“野村克也の教え子”とも言われた古田敦也の場合はどうだったのか。07年からわずか2年間の短命で終わっているのは、“監督”という肩書があれば何でもできると、古田本人が勘違いをしてしまった部分が大きかったように思える。
監督はゼネラルマネジャーではない。古田は、日本プロ野球選手会労働組合委員長として一世を風靡した時代の寵児だったが、監督に就任したとたん、球団の組織改革にまで手を出そうとした結果、2年間で捕手としての試合出場がたった42試合にとどまった。そのため、選手兼任監督としての求心力は低下し、選手も離反。最終的に孤立していったのだった。
かつて球界には、前出の2人を含め、5人の兼任監督がいた。62年から69年に西鉄で指揮を取った中西太の場合、63年のリーグ優勝をした際には11本塁打を放ちチームに貢献。ところが、最終年には試合出場はわずか6試合。チームは5位の成績に甘んじた。
70年から72年の阪神・村山実も同様だ。就任1年目は14勝3敗で、チームもV9時代の巨人に及ばなかったものの2位に躍進。だが、翌年には肘痛でマウンドに立てず、7勝止まり。最終的には、監督としても辞任に追い込まれたのだった。
さらに、75年に太平洋で指揮した江藤愼一もいるが、いずれにしても兼任監督の場合、監督に対する選手の信頼度は、選手としての成績がそのまま直結する。それは歴史が物語っている。
つまり、谷繁の監督の手腕も、選手としての活躍いかんによって大きく左右されると言っていいだろう。

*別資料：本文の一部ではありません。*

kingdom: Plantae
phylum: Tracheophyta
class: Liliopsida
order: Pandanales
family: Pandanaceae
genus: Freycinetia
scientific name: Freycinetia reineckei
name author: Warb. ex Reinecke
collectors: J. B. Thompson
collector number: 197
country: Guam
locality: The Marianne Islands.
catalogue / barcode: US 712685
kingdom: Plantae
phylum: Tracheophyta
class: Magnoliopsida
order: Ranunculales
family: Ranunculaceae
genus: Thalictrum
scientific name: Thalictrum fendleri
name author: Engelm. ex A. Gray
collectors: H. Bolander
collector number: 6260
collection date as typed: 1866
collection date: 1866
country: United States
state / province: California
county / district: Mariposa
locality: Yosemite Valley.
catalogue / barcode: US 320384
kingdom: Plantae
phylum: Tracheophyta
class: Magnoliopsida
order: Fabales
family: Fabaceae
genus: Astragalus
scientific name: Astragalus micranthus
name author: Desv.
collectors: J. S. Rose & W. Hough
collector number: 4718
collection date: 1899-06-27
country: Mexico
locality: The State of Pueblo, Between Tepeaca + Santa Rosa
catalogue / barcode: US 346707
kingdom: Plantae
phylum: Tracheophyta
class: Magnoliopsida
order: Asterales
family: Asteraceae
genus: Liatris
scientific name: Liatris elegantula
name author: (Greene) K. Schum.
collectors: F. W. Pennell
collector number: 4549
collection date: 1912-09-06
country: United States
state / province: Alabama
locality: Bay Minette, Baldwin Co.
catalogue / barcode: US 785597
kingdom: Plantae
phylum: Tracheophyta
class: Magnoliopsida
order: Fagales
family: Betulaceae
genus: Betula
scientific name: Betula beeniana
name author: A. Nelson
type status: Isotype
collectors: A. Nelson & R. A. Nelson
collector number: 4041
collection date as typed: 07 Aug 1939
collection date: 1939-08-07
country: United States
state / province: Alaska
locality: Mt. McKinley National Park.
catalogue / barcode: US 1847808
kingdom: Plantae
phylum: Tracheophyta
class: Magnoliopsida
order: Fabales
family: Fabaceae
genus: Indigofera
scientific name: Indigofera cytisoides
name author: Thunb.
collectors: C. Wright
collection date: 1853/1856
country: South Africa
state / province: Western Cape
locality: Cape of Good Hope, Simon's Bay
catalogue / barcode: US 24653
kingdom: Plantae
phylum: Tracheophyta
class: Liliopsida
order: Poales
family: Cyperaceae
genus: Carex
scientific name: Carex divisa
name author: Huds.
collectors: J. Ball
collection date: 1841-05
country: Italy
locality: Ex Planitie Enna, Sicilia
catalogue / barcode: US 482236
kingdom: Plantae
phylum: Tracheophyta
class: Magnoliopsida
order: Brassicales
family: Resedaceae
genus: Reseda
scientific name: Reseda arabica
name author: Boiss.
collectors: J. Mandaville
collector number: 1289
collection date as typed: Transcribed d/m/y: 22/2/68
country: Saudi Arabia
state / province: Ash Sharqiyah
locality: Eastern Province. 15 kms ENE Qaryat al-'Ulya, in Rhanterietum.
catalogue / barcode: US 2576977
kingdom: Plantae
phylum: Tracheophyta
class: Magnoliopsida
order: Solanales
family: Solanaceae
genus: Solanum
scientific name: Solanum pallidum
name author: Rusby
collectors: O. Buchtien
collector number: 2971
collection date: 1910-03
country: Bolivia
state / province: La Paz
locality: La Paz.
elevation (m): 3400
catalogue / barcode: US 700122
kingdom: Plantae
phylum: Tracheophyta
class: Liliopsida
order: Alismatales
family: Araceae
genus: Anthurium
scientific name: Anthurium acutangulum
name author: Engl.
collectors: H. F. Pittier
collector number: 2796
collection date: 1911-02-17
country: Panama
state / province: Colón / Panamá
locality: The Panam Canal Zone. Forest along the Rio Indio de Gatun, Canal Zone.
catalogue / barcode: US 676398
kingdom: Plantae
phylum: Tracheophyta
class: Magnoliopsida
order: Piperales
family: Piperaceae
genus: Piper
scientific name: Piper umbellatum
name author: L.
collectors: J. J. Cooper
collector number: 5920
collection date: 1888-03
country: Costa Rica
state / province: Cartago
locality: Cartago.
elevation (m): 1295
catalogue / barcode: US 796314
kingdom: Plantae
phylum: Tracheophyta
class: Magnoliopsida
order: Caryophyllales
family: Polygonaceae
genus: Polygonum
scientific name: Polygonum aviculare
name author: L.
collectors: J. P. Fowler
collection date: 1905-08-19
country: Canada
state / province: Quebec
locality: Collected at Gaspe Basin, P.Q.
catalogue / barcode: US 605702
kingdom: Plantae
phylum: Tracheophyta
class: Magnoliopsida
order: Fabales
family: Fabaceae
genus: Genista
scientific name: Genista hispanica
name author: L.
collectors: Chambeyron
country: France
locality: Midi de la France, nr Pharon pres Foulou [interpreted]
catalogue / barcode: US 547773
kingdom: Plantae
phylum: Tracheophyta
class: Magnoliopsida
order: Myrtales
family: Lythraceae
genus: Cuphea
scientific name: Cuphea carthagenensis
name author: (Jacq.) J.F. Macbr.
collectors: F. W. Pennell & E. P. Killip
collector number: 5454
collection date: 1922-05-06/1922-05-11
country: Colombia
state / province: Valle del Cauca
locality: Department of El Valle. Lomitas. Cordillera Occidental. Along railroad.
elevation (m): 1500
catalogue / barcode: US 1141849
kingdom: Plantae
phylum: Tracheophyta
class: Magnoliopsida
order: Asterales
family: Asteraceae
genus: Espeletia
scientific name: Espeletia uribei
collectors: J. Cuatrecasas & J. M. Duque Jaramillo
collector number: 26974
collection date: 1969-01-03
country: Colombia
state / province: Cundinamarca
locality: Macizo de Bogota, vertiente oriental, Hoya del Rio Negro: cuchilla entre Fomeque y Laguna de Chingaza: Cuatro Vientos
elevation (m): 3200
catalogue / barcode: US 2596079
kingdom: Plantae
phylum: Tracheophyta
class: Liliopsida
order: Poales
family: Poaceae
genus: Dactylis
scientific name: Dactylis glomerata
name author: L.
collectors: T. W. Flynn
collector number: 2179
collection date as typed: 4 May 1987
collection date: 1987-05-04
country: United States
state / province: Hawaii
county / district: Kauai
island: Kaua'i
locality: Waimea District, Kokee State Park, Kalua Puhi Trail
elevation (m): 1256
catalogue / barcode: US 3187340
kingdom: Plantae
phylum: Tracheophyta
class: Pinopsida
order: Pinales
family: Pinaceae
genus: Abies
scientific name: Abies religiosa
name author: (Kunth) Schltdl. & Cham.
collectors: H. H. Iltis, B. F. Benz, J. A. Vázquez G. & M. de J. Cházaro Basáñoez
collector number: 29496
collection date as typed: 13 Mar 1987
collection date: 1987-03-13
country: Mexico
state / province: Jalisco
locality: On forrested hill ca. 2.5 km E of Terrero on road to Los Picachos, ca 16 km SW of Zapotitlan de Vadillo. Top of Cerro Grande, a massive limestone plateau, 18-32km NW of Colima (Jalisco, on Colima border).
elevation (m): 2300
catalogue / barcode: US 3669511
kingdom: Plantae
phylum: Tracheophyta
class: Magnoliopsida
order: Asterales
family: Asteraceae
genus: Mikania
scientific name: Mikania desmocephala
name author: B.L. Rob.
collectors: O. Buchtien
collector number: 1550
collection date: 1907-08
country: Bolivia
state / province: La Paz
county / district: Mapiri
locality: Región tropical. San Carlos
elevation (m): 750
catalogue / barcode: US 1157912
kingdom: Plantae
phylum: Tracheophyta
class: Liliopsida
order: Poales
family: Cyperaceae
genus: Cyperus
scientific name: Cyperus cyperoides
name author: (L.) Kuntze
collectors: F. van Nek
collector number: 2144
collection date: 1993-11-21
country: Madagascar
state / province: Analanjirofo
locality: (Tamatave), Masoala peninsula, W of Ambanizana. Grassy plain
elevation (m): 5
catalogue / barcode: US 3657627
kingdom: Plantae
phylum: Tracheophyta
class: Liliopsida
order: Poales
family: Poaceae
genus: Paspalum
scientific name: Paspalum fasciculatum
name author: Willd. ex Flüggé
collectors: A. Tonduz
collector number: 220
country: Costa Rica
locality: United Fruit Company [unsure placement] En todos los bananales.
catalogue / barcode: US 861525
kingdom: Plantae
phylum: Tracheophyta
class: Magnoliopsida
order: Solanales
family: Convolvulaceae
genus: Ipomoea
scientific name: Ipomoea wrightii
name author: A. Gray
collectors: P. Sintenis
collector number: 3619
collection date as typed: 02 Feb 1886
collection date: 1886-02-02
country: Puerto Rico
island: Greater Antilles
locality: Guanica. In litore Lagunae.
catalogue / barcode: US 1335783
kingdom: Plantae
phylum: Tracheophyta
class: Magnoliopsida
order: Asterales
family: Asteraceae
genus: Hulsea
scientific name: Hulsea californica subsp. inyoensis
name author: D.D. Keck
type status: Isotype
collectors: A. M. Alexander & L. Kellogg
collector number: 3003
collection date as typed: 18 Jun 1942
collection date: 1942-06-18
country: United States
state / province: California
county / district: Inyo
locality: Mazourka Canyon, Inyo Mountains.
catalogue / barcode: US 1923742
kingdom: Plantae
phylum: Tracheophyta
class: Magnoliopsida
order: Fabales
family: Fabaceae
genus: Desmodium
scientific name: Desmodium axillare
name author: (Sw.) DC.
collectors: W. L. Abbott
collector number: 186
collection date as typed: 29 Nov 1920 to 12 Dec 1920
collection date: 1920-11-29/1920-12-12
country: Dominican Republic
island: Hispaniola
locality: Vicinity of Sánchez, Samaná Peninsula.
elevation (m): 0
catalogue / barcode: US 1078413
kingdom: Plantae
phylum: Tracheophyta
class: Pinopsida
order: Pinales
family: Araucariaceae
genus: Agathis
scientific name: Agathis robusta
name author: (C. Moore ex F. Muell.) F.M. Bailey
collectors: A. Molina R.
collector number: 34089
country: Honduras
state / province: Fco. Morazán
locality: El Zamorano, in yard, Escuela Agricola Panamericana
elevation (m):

谷繁本人は、「(これまでも)主役を張っていたわけではない。7、8番を打ちながら2000本安打を打った男ですよ。チームの中での立ち位置は十分わかっている」と言って、兼任監督が必ずしもチームの主軸である必要はないとの自説を展開している。
かつての兼任監督といえば、カリスマ型のリーダーが多い中、“身の丈に合った”リーダーシップが谷繁の真骨頂と言えるのかもしれない。